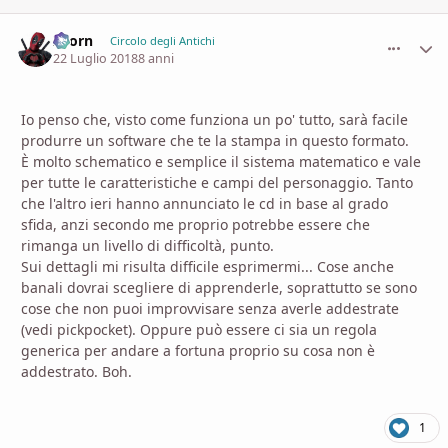
Zaorn
comment_
Stati
Circolo degli Antichi
22 Luglio 2018
8 anni
Io penso che, visto come funziona un po' tutto, sarà facile
produrre un software che te la stampa in questo formato.
È molto schematico e semplice il sistema matematico e vale
per tutte le caratteristiche e campi del personaggio. Tanto
che l'altro ieri hanno annunciato le cd in base al grado
sfida, anzi secondo me proprio potrebbe essere che
rimanga un livello di difficoltà, punto.
Sui dettagli mi risulta difficile esprimermi... Cose anche
banali dovrai scegliere di apprenderle, soprattutto se sono
cose che non puoi improvvisare senza averle addestrate
(vedi pickpocket). Oppure può essere ci sia un regola
generica per andare a fortuna proprio su cosa non è
addestrato. Boh.
1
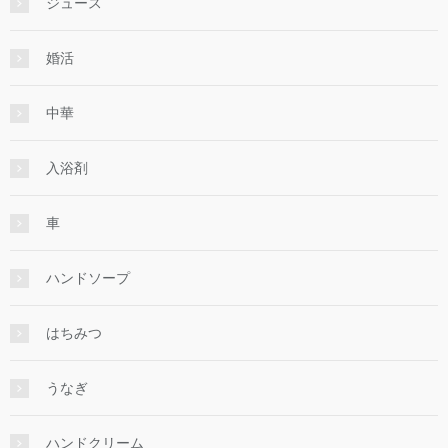
ジュース
婚活
中華
入浴剤
車
ハンドソープ
はちみつ
うなぎ
ハンドクリーム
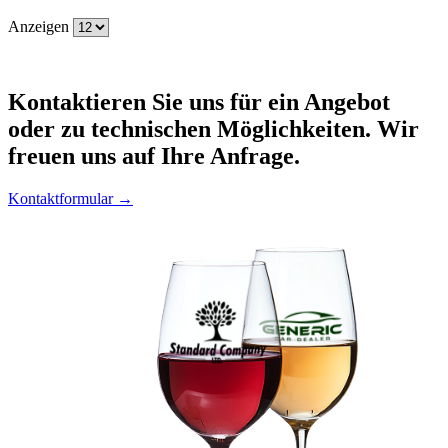
Anzeigen
Kontaktieren
Sie uns für ein Angebot
oder zu technischen Möglichkeiten. Wir
freuen uns auf Ihre Anfrage.
Kontaktformular →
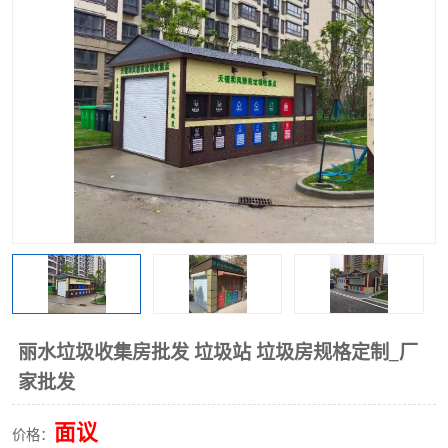
丽水垃圾收集房批发 垃圾站 垃圾房规格定制_厂
家批发
面议
价格：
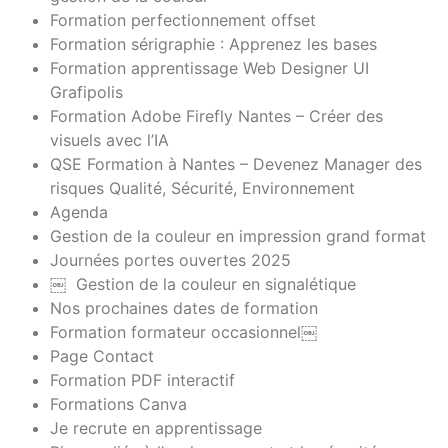
Formation perfectionnement offset
Formation sérigraphie : Apprenez les bases
Formation apprentissage Web Designer UI
Grafipolis
Formation Adobe Firefly Nantes – Créer des
visuels avec l’IA
QSE Formation à Nantes – Devenez Manager des
risques Qualité, Sécurité, Environnement
Agenda
Gestion de la couleur en impression grand format
Journées portes ouvertes 2025
￼ Gestion de la couleur en signalétique
Nos prochaines dates de formation
Formation formateur occasionnel￼
Page Contact
Formation PDF interactif
Formations Canva
Je recrute en apprentissage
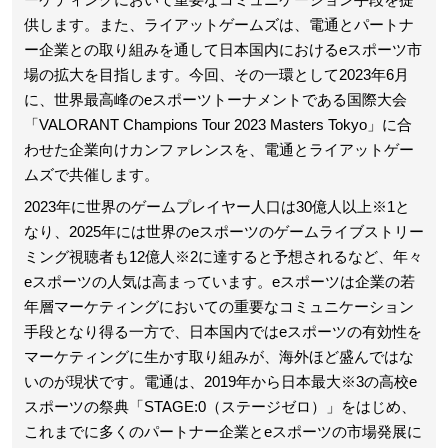
供します。また、ライアットゲームズは、電通とパートナ
ー企業との取り組みを通して日本国内におけるeスポーツ市
場の拡大を目指します。今回、その一環として2023年6月
に、世界最高峰のeスポーツトーナメントである国際大会
「VALORANT Champions Tour 2023 Masters Tokyo」に合
わせた企業向けカンファレンスを、電通とライアットゲー
ムズで共催します。
2023年に世界のゲームプレイヤー人口は30億人以上※1と
なり、2025年には世界のeスポーツのゲームライブストリー
ミング視聴者も12億人※2に達すると予想されるなど、年々
eスポーツの人気は高まっています。eスポーツは企業の若
年層マーケティングにおいての重要なコミュニケーション
手段となり得る一方で、日本国内ではeスポーツの有効性を
マーケティングに生かす取り組みが、海外ほど盛んではな
いのが現状です。電通は、2019年から日本最大※3の高校e
スポーツの祭典「STAGE:0（ステージゼロ）」をはじめ、
これまでに多くのパートナー企業とeスポーツの市場発展に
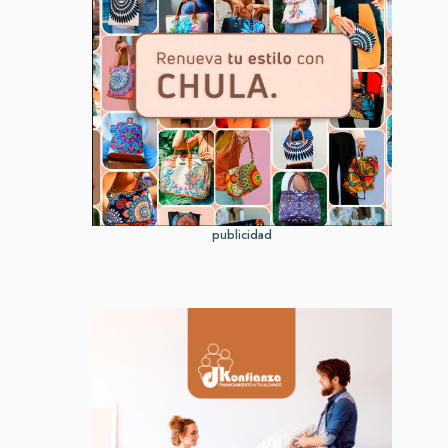
publicidad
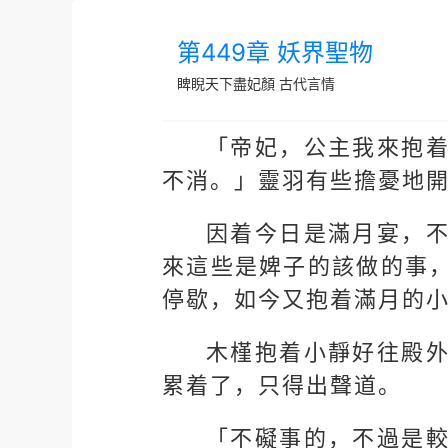
第449章 妖界聖物
睥睨天下盡妃顏
古代言情
「帝妃，公主我來抱
不消。」靈羽有些擔憂地
因着今日是滿月宴，
來這些是婢子的該做的事
停歇，如今又抱着滿月的
木槿抱着小靜好往殿
累着了，只得出聲道。
「不礙事的，不過是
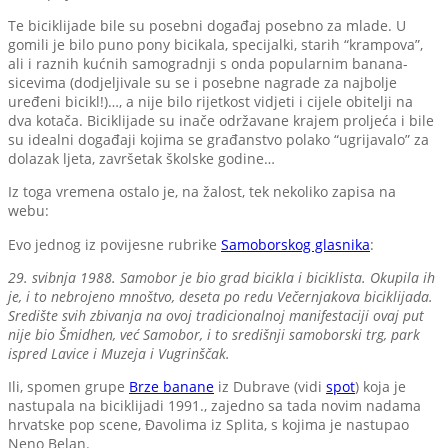
Te biciklijade bile su posebni događaj posebno za mlade. U
gomili je bilo puno pony bicikala, specijalki, starih “krampova”,
ali i raznih kućnih samogradnji s onda popularnim banana-
sicevima (dodjeljivale su se i posebne nagrade za najbolje
uređeni bicikl!)…, a nije bilo rijetkost vidjeti i cijele obitelji na
dva kotača. Biciklijade su inače održavane krajem proljeća i bile
su idealni događaji kojima se građanstvo polako “ugrijavalo” za
dolazak ljeta, završetak školske godine…
Iz toga vremena ostalo je, na žalost, tek nekoliko zapisa na
webu:
Evo jednog iz povijesne rubrike
Samoborskog glasnika
:
29. svibnja 1988. Samobor je bio grad bicikla i biciklista. Okupila ih
je, i to nebrojeno mnoštvo, deseta po redu Večernjakova biciklijada.
Središte svih zbivanja na ovoj tradicionalnoj manifestaciji ovaj put
nije bio Šmidhen, već Samobor, i to središnji samoborski trg, park
ispred Lavice i Muzeja i Vugrinščak.
Ili, spomen grupe
Brze banane
iz Dubrave (vidi
spot
) koja je
nastupala na biciklijadi 1991., zajedno sa tada novim nadama
hrvatske pop scene, Đavolima iz Splita, s kojima je nastupao
Neno Belan.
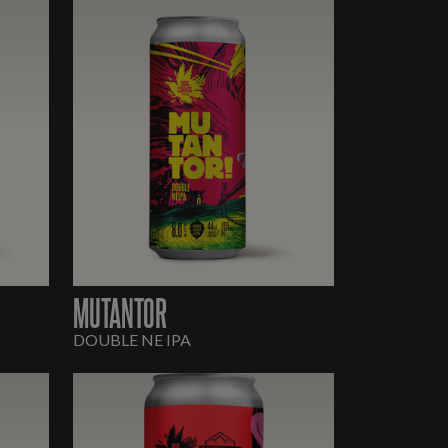
MUTANTOR
DOUBLE NE IPA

:::

§ EXERCISE
Every line of the listing should be repeated exactly; no picture should appear.

§ RESPONSE
Zaorn
comment_
Stati
Circolo degli Antichi
22 Luglio 2018
8 anni
Io penso che, visto come funziona un po' tutto, sarà facile
produrre un software che te la stampa in questo formato.
È molto schematico e semplice il sistema matematico e vale
per tutte le caratteristiche e campi del personaggio. Tanto
che l'altro ieri hanno annunciato le cd in base al grado
sfida, anzi secondo me proprio potrebbe essere che
rimanga un livello di difficoltà, punto.
Sui dettagli mi risulta difficile esprimermi... Cose anche
banali dovrai scegliere di apprenderle, soprattutto se sono
cose che non puoi improvvisare senza averle addestrate
(vedi pickpocket). Oppure può essere ci sia un regola
generica per andare a fortuna proprio su cosa non è
addestrato. Boh.
1
ジュース
婚活
中華
入浴剤
車
ハンドソープ
はちみつ
うなぎ
ハンドクリーム
Anzeigen
Kontaktieren
Sie uns für ein Angebot
oder zu technischen Möglichkeiten. Wir
freuen uns auf Ihre Anfrage.
Kontaktformular →
丽水垃圾收集房批发 垃圾站 垃圾房规格定制_厂
家批发
面议
价格：
Formation perfectionnement offset
Formation sérigraphie : Apprenez les bases
Formation apprentissage Web Designer UI
Grafipolis
Formation Adobe Firefly Nantes – Créer des
visuels avec l’IA
QSE Formation à Nantes – Devenez Manager des
risques Qualité, Sécurité, Environnement
Agenda
Gestion de la couleur en impression grand format
Journées portes ouvertes 2025
 Gestion de la couleur en signalétique
Nos prochaines dates de formation
Formation formateur occasionnel
Page Contact
Formation PDF interactif
Formations Canva
Je recrute en apprentissage
供します。また、ライアットゲームズは、電通とパートナ
ー企業との取り組みを通して日本国内におけるeスポーツ市
場の拡大を目指します。今回、その一環として2023年6月
に、世界最高峰のeスポーツトーナメントである国際大会
「VALORANT Champions Tour 2023 Masters Tokyo」に合
わせた企業向けカンファレンスを、電通とライアットゲー
ムズで共催します。
2023年に世界のゲームプレイヤー人口は30億人以上※1と
なり、2025年には世界のeスポーツのゲームライブストリー
ミング視聴者も12億人※2に達すると予想されるなど、年々
eスポーツの人気は高まっています。eスポーツは企業の若
年層マーケティングにおいての重要なコミュニケーション
手段となり得る一方で、日本国内ではeスポーツの有効性を
マーケティングに生かす取り組みが、海外ほど盛んではな
いのが現状です。電通は、2019年から日本最大※3の高校e
スポーツの祭典「STAGE:0（ステージゼロ）」をはじめ、
これまでに多くのパートナー企業とeスポーツの市場発展に
publicidad
第449章 妖界聖物
睥睨天下盡妃顏
古代言情
「帝妃，公主我來抱
不消。」靈羽有些擔憂地
因着今日是滿月宴，
來這些是婢子的該做的事
停歇，如今又抱着滿月的
木槿抱着小靜好往殿
累着了，只得出聲道。
「不礙事的，不過是
Te biciklijade bile su posebni događaj posebno za mlade. U
gomili je bilo puno pony bicikala, specijalki, starih “krampova”,
ali i raznih kućnih samogradnji s onda popularnim banana-
sicevima (dodjeljivale su se i posebne nagrade za najbolje
uređeni bicikl!)…, a nije bilo rijetkost vidjeti i cijele obitelji na
dva kotača. Biciklijade su inače održavane krajem proljeća i bile
su idealni događaji kojima se građanstvo polako “ugrijavalo” za
dolazak ljeta, završetak školske godine…
Iz toga vremena ostalo je, na žalost, tek nekoliko zapisa na
webu:
Evo jednog iz povijesne rubrike
Samoborskog glasnika
:
29. svibnja 1988. Samobor je bio grad bicikla i biciklista. Okupila ih
je, i to nebrojeno mnoštvo, deseta po redu Večernjakova biciklijada.
Središte svih zbivanja na ovoj tradicionalnoj manifestaciji ovaj put
nije bio Šmidhen, već Samobor, i to središnji samoborski trg, park
ispred Lavice i Muzeja i Vugrinščak.
Ili, spomen grupe
Brze banane
iz Dubrave (vidi
spot
) koja je
nastupala na biciklijadi 1991., zajedno sa tada novim nadama
hrvatske pop scene, Đavolima iz Splita, s kojima je nastupao
Neno Belan.
MUTANTOR
DOUBLE NE IPA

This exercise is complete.